'Til Death Do Us Part

About a month ago, Rob and I attended the most beautiful wedding I think I have ever been to. Honestly, I cried like every 20 minutes. It was so intimate because of Covid, it was so special because of the people who were getting married and it was so gorgeous because the venue was perfect, and the Ohio fall weather was the most pleasant it could have possibly been. After a delicious dinner and plenty of dancing, all the good vibes got me thinking about my own wedding. A lot of people ask me how I went from ardently against the institution of marriage to asking someone to marry me in seemingly under a year. Well, here it is…

When I was younger, because of the way marriage is portrayed so heavily as the end all be all, I dreamed of my wedding, my dress and all the fixin’s. But, as I got older, saw marriages establish and dissolve in front of my eyes and I, myself started having longer term relationships, I realized that perhaps maybe marriage isn’t all that it is cracked up to be. The cost of some weddings nowadays can buy you a small house and the current statistic is that some 40% of marriages end in divorce anyways. I am a fairly headstrong, stubborn, Aquarius so over time, that small realization blossomed into a complete distaste for the thought of legally binding yourself to another. For me, what seemed idyllic was a Goldie Hawn/Kurt Russell, life partner situation and I pretty much held this belief until I actually got married. I might still hold this belief if it weren’t for the situation that brought Rob and I together.

I have had a crush on Rob since the day that I met him. It all started when I quoted a line from the movie Hot Fuzz and he answered me with the next line in the movie. I was gobsmacked! I had NEVER met someone who had even heard of the movie, let alone knew it well enough to continue the dialogue. It was also his musical taste that led to hearts in my eyes. I hadn’t really met anyone who liked more than half of the music I liked. There were usually some minor overlaps with people but for the most part I was in a place where other people weren’t. Don’t get me wrong, there is even some music for instance, Gogol Bordello and Andrew Bird, that Rob says is a hard pass. But the circumstances with which I met Rob, him being the manager of the restaurant I worked at, didn’t make the desired outcome seem possible. Namely because it was very much frowned upon and he is hard worker and he wouldn’t be the one who lost their job. It was ok though because I had plenty of things to focus on like school, plus in less than a year I knew I was moving to NYC for a bit and he had other things too, like his new girlfriend.
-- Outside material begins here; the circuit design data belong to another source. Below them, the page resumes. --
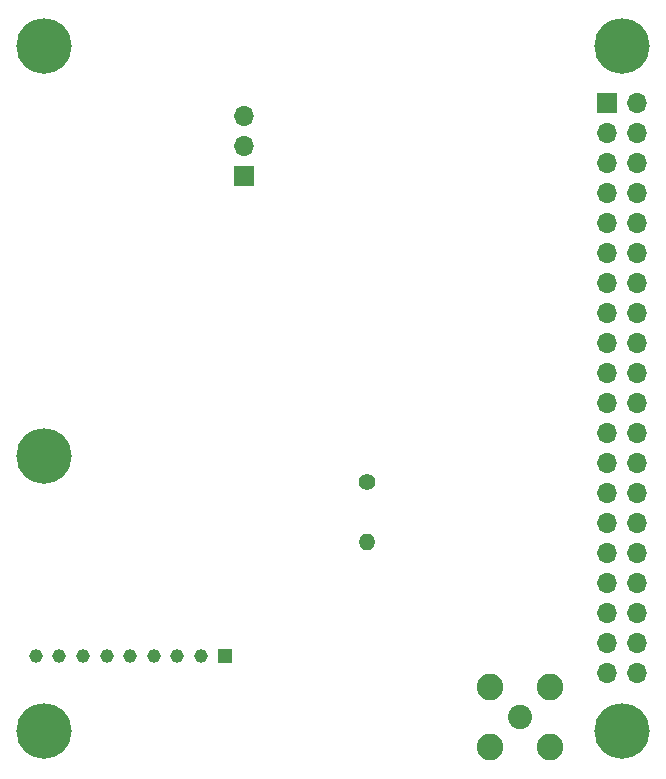
<source format=gbs>
%TF.GenerationSoftware,KiCad,Pcbnew,9.0.1*%
%TF.CreationDate,2025-04-07T05:48:08-07:00*%
%TF.ProjectId,RPi_interface,5250695f-696e-4746-9572-666163652e6b,1.3*%
%TF.SameCoordinates,Original*%
%TF.FileFunction,Soldermask,Bot*%
%TF.FilePolarity,Negative*%
%FSLAX46Y46*%
G04 Gerber Fmt 4.6, Leading zero omitted, Abs format (unit mm)*
G04 Created by KiCad (PCBNEW 9.0.1) date 2025-04-07 05:48:08*
%MOMM*%
%LPD*%
G01*
G04 APERTURE LIST*
%ADD10C,4.700000*%
%ADD11R,1.150000X1.150000*%
%ADD12C,1.150000*%
%ADD13C,1.400000*%
%ADD14O,1.400000X1.400000*%
%ADD15C,2.050000*%
%ADD16C,2.250000*%
%ADD17R,1.700000X1.700000*%
%ADD18O,1.700000X1.700000*%
G04 APERTURE END LIST*
D10*
%TO.C,H5*%
X93500000Y-86200000D03*
%TD*%
D11*
%TO.C,J2*%
X108825000Y-103200000D03*
D12*
X106824999Y-103200000D03*
X104825000Y-103200000D03*
X102824999Y-103200000D03*
X100825001Y-103200000D03*
X98825000Y-103200000D03*
X96825001Y-103200000D03*
X94825000Y-103200000D03*
X92824999Y-103200000D03*
%TD*%
D10*
%TO.C,H2*%
X142500000Y-51500000D03*
%TD*%
%TO.C,H4*%
X142500000Y-109500000D03*
%TD*%
%TO.C,H1*%
X93500000Y-51500000D03*
%TD*%
D13*
%TO.C,TH1*%
X120900000Y-88460000D03*
D14*
X120900000Y-93540000D03*
%TD*%
D10*
%TO.C,H3*%
X93500000Y-109500000D03*
%TD*%
D15*
%TO.C,J4*%
X133830000Y-108335000D03*
D16*
X131290000Y-105795000D03*
X131290000Y-110875000D03*
X136370000Y-105795000D03*
X136370000Y-110875000D03*
%TD*%
D17*
%TO.C,J3*%
X110500000Y-62540000D03*
D18*
X110500000Y-60000000D03*
X110500000Y-57460000D03*
%TD*%
D17*
%TO.C,J1*%
X141230000Y-56370000D03*
D18*
X143770000Y-56370000D03*
X141230000Y-58910000D03*
X143770000Y-58910000D03*
X141230000Y-61450000D03*
X143770000Y-61450000D03*
X141230000Y-63990000D03*
X143770000Y-63990000D03*
X141230000Y-66530000D03*
X143770000Y-66530000D03*
X141230000Y-69070000D03*
X143770000Y-69070000D03*
X141230000Y-71610000D03*
X143770000Y-71610000D03*
X141230000Y-74150000D03*
X143770000Y-74150000D03*
X141230000Y-76690000D03*
X143770000Y-76690000D03*
X141230000Y-79230000D03*
X143770000Y-79230000D03*
X141230000Y-81770000D03*
X143770000Y-81770000D03*
X141230000Y-84310000D03*
X143770000Y-84310000D03*
X141230000Y-86850000D03*
X143770000Y-86850000D03*
X141230000Y-89390000D03*
X143770000Y-89390000D03*
X141230000Y-91930000D03*
X143770000Y-91930000D03*
X141230000Y-94470000D03*
X143770000Y-94470000D03*
X141230000Y-97010000D03*
X143770000Y-97010000D03*
X141230000Y-99550000D03*
X143770000Y-99550000D03*
X141230000Y-102090000D03*
X143770000Y-102090000D03*
X141230000Y-104630000D03*
X143770000Y-104630000D03*
%TD*%
M02*

</source>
Fast forward to 2 years later: Rob and I started dating in secrecy after I came home from globetrotting for 9 months, I graduated college and we packed up and moved to Columbus, still very much planning living the domestic partnership life until the end of our days. But then I started thinking, I have never met a man who cares so much about me or my success as Rob does. He cares about our financial future, my credit health, my actual health and my career goals and aspirations. Not only that but, he is down for the ride. Our one-year of dating anniversary was approaching, and I was trying to figure out how I could show him all the love and support he shows me. I felt that my appreciation for this man would never change. I got a crazy idea and then it just happened. Sitting on the couch one day watching tv, I told him how I felt about him, I said that because we had had to hide our love for so long, we couldn’t celebrate it for what it is and I felt that we had something more special than just boyfriend/girlfriend. He looked at me and said, “Is this you asking me to marry you?”, I responded with a shy, “Yes”. He then said, “Of course I will marry you! When?” I said, “I don’t know, at the courthouse in like a month?”. So, just two weeks shy of our one-year anniversary, we eloped at the courthouse with our good friend as a witness.

I think the reason I was most against marriage is because it seems constrictive. If something is going wrong or it is unhealthy, it’s difficult to leave. There is a lengthy, expensive process you must go through to free yourself. Whereas if you’re only life partners, you can simply walk away. I think what I learned when I met Rob is that marriage can be more like a promise of mutual respect. A promise that I respect you enough not to just walk away, that I will put work in. It isn’t about the word marriage or saying my husband/wife, we don’t even wear our wedding rings that often (only when we gettin’ fancy). It is about the respect for the relationship we have with one another and it is a sentiment that I have grown up enough to consider not just me and my feelings but also, you and your feelings and I promise to continue to do so. They say the first year of marriage is the hardest and ours consisted of starting new careers, me having cancer, a pandemic, one of us furloughed, getting by on one income and quarantine. But with Rob, I haven’t found any one of those or all combined to be insurmountable. On our one-year of marriage anniversary, over cheers at dinner I said, “I hate to break it to you babe, but I think we’re gonna be married for a while”. He responded, “I’m ok with that”.